If there are others that you would like added, please open an issue on the repository?
I appreciate all the work that goes into maintaining these lists - thank you!
- https://cert.pl
- https://cinsscore.com
- https://ellio.tech
- https://feodotracker.abuse.ch
- https://github.com/drb-ra
- https://github.com/elliotwutingfeng
- https://github.com/montysecurity
- https://github.com/stamparm
- https://github.com/Ultimate-Hosts-Blacklist
- https://greensnow.co
- https://jamesbrine.com.au
- https://openphish.com
- https://osint.digitalside.it
- https://otx.alienvault.com
- https://phishing.army
- https://phishtank.com
- https://report.cs.rutgers.edu
- https://sslbl.abuse.ch
- https://talosintelligence.com
- https://urlabuse.com
- https://zonefiles.io
- https://www.binarydefense.com
- https://www.blocklist.de
- https://www.dan.me.uk
- https://www.nubi-network.com
- https://www.proofpoint.com
The critical part is making the results usable by anyone with just a website visit!

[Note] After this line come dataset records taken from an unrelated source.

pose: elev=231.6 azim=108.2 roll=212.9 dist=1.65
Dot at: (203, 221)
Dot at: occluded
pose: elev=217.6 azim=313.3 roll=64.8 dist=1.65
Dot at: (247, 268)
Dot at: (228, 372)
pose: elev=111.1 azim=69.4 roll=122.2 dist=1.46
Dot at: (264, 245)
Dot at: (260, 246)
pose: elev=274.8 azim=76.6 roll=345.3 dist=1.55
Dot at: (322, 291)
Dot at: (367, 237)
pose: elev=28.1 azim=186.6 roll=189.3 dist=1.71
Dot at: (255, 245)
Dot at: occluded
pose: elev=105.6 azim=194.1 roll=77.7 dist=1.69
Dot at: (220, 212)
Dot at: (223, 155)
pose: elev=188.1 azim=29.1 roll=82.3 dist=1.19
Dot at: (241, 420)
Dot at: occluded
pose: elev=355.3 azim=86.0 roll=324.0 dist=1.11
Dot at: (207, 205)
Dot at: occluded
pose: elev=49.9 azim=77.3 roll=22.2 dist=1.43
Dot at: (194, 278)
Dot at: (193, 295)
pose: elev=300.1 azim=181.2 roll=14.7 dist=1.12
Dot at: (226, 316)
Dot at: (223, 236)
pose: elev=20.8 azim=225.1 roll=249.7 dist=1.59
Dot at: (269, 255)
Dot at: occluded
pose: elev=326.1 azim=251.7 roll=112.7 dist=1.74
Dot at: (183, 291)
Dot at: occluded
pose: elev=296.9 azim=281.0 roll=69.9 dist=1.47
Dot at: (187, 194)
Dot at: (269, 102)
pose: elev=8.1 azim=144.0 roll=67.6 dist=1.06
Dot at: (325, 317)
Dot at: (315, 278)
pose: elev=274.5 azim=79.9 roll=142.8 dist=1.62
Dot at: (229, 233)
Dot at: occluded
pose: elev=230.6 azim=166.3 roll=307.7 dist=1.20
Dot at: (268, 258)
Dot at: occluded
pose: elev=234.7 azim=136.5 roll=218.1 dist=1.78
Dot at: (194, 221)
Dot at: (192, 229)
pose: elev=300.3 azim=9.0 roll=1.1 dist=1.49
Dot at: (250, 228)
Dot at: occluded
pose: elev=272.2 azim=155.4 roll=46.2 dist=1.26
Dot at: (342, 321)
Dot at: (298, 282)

The lookup completes using the Internet address your connection originates from to protect the potential sensitivity of the returned results.
We don't want to tip the hand like playing cards, losing the advantage!
If the website returns gray, it means there is no data currently available, but that does not mean there still could not be a problem.
When the website returns orange, it will list sources and last-seen timestamps of potential reputation concerns.
When the website returns yellow, monitoring is not occurring.
When the website returns red, please try again or check back later.
You may require additional assistance to resolve the issue outside of this project; at least the awareness to start asking questions will exist.